Nesse mal-estar não tocam os programas facundos e falazes. É do outro, desse que impõe disciplina e rigor, que transmite e exige conhecimentos aos atribulados alunos, condenados a ultrapassar a precariedade das suas breves experiências, pela exigência de uma teorização cada vez mais lúcida e organizada. Esse mal-estar é que choca as sensibilidades dos programadores, com a adesão imediata dos alunos sem interesses nem brio.
Todo este alarido das pedagogias que põem em causa a função da escola e o papel do professor não passa, quanto a nós, de snobismo derrotista, criador de fantasmas, e no fundo hipócrita e mais perverso do que a imagem da escola e do professor tradicionais - dogmáticos, bloqueadores, fechados ao mundo - que elas criticam. Porque o “espaço de prazer” em que pretendem converter a escola, pela flexibilização dos saberes e dos contributos, falseia a realidade do mundo competitivo e cruel que espera o jovem à saída da escola, o qual lhe exige a competência que à partida lhe retirou.

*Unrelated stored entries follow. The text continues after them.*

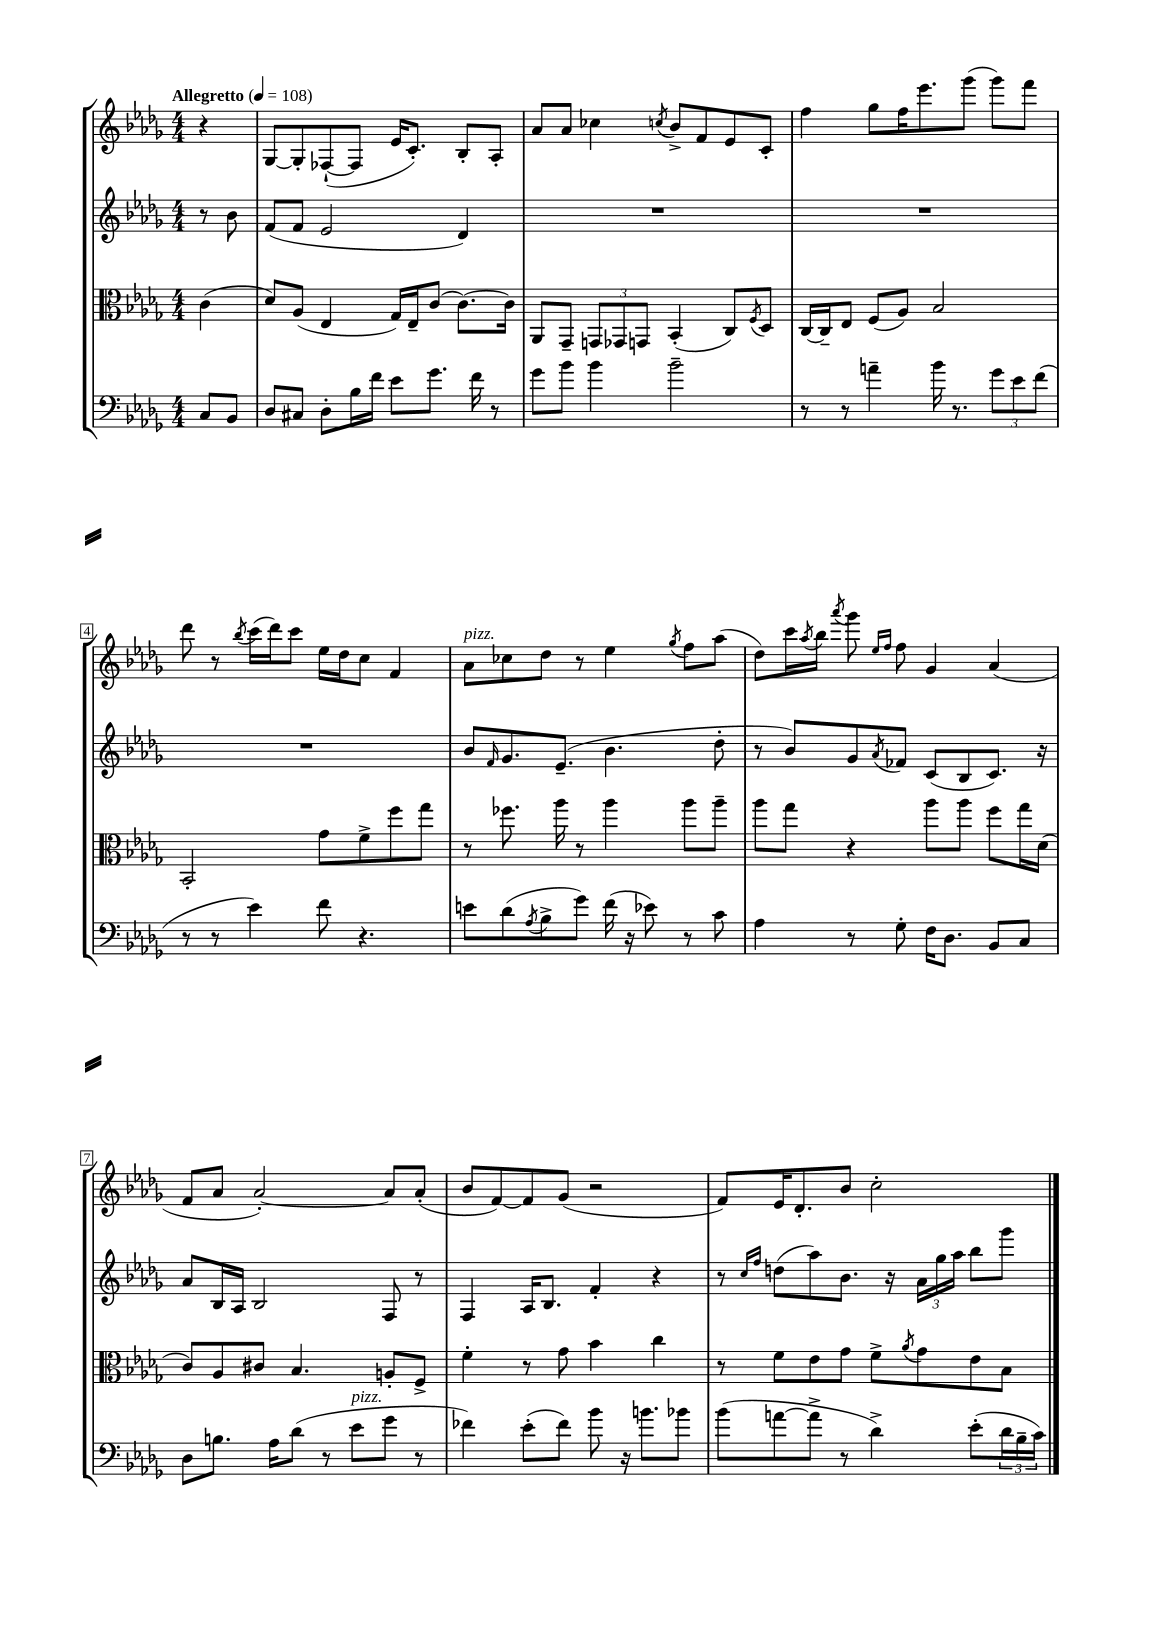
<<
\new StaffGroup <<
\new Staff = "s0" {
    \clef treble \key des \major \numericTimeSignature \time 4/4 \partial 4 \tempo "Allegretto" 4 = 108
    r4 |
    ges8~ ges8-. fes8~-!( fes8 ees'16 c'8.-.) bes8-. aes8-. |
    aes'8 aes'8 ces''4 \acciaccatura { c''8 } bes'8-> f'8 ees'8 c'8-. |
    f''4 ges''8 f''16 ees'''8. ges'''8( ges'''8) f'''8 |
    des'''8 r8 \acciaccatura { bes''8 } c'''16( des'''16) c'''8 ees''16 des''16 c''8 f'4 |
    aes'8^\markup { \italic "pizz." } ces''8 des''8 r8 ees''4 \acciaccatura { ges''8 } f''8 aes''8( |
    des''8) c'''16 \acciaccatura { aes''8 } bes''16 \acciaccatura { aes'''8 } ges'''8 \grace { ees''16 f''16 } f''8 ges'4 aes'4( |
    f'8 aes'8 aes'2~-.) aes'8 aes'8-.( |
    bes'8 f'8~) f'8 ges'8( r2 |
    f'8) ees'16 des'8.-. bes'8 c''2-. \bar "|." |
}
\new Staff = "s1" {
    \clef treble \key des \major \numericTimeSignature \time 4/4 \partial 4
    r8 bes'8 |
    f'8( f'8 ees'2 des'4) |
    R1 |
    R1 |
    R1 |
    bes'8 \grace { f'16 } ges'8. ees'8.--( bes'4. des''8-. |
    r8 bes'8) ges'8 \acciaccatura { aes'8 } fes'8 c'8( bes8 c'8.) r16 |
    aes'8 bes16 aes16 bes2 f8 r8 |
    f4 aes16 bes8. f'4-. r4 |
    r8 \grace { c''16 f''16 } d''8( aes''8) bes'8. r16 \tuplet 3/2 { aes'16 ges''16 aes''16 } bes''8 ges'''8 \bar "|." |
}
\new Staff = "s2" {
    \clef alto \key des \major \numericTimeSignature \time 4/4 \partial 4
    c'4( |
    des'8) aes8( ees4 ges16) ees16-- c'8( c'8.~) c'16 |
    aes,8 ges,8-- \tuplet 3/2 { g,8 ges,8 g,8 } bes,4-.( c8) \acciaccatura { f8 } des8 |
    c16~ c16-- ees8 f8( aes8) bes2 |
    bes,2-. ges'8 f'8-> f''8 ges''8 |
    r8 fes''8. aes''16 r8 aes''4 aes''8 aes''8-- |
    aes''8 ges''8 r4 aes''8 aes''8 f''8 ges''16 des'16( |
    c'8) aes8 cis'8 bes4. a8-. f8-> |
    f'4-. r8 ges'8 bes'4 c''4 |
    r8 f'8 ees'8 ges'8 f'8-> \acciaccatura { aes'8 } ges'8 ees'8 bes8 \bar "|." |
}
\new Staff = "s3" {
    \clef bass \key des \major \numericTimeSignature \time 4/4 \partial 4
    c8 bes,8 |
    des8 cis8 des8-. bes16 f'16 ees'8 ges'8. f'16 r8 |
    ges'8 bes'8 bes'4 bes'2-- |
    r8 r8 a'4-- bes'16 r8. \tuplet 3/2 { ges'8 ees'8 f'8( } |
    r8 r8 ees'4) f'8 r4. |
    e'8 des'8( \acciaccatura { aes8 } bes8-> ges'8) f'16( r16 ees'8) r8 c'8 |
    aes4 r8 ges8-. f16 des8. bes,8 c8 |
    des8 b8. aes16 des'8( r8 ees'8^\markup { \italic "pizz." } ges'8 r8 |
    fes'4) ees'8-.( fes'8) bes'8 r16 b'8. bes'8 |
    bes'8( a'8~ a'8-> r8 des'4->) ees'8-.( \tuplet 3/2 { des'16 bes16-- c'16) } \bar "|." |
}
>>
>>
\layout { \context { \Score \override BarNumber.stencil = #(make-stencil-boxer 0.1 0.3 ly:text-interface::print) } }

Sem negarmos o valor duma interacção equilibrada entre a escola, a família e o meio, parece-nos utopia pretender uma identificação desses espaços em que se movem as crianças, uma uniformização absurda, que contrasta com o mundo compartimentado criado pelo homem.
Por esse motivo, consideramos o texto citado um atentado à dignidade da cultura e daqueles que para ela contribuíram através dos tempos, para além do seu efeito corrosivo sobre a formação dos nossos jovens, quase diríamos de tão grave consequência como a que é ocasionada pelos efeitos da droga, porque tão propícia, como esta, à puerilidade. (1990).”


Mas a maioria da massa estudantil, cada vez mais desmotivada e debilitada para o “espectro” dos exames, que há muito se eliminou das suas competências, dificilmente seria reconduzida a essas ancestralidades educativas.
Nem compreendo mesmo como o programa da Sic se atreveu a trazer à luz, tão atrevidamente, o tema sobre a necessidade dos exames!
Foi um risco deliberado. Cautela é coisa sempre indispensável. Tal como a canja.
Mas o risco maior, quanto a mim, é ainda o de poder vir a ser apodada de fascista.